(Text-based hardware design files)
- - -

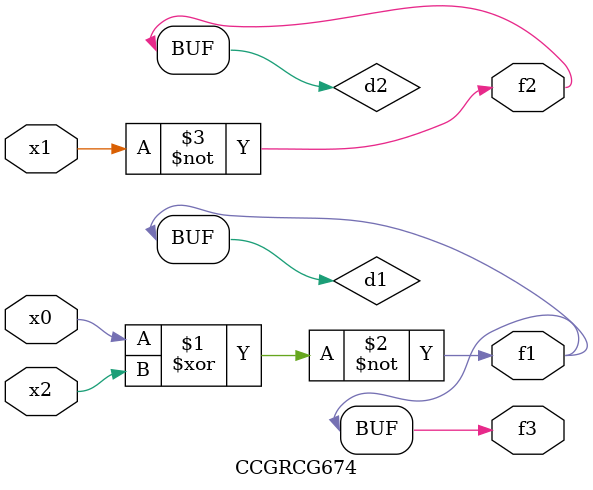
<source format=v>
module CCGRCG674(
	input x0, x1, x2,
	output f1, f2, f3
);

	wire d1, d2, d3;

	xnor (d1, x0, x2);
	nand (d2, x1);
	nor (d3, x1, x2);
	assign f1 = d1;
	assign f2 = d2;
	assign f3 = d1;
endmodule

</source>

- - -

● **JOB ITEM**: Extract every line of the data exactly; pictures stay out.

● **PROBLEM SOLUTION**:
<source format=v>
module CCGRCG674(
	input x0, x1, x2,
	output f1, f2, f3
);

	wire d1, d2, d3;

	xnor (d1, x0, x2);
	nand (d2, x1);
	nor (d3, x1, x2);
	assign f1 = d1;
	assign f2 = d2;
	assign f3 = d1;
endmodule

</source>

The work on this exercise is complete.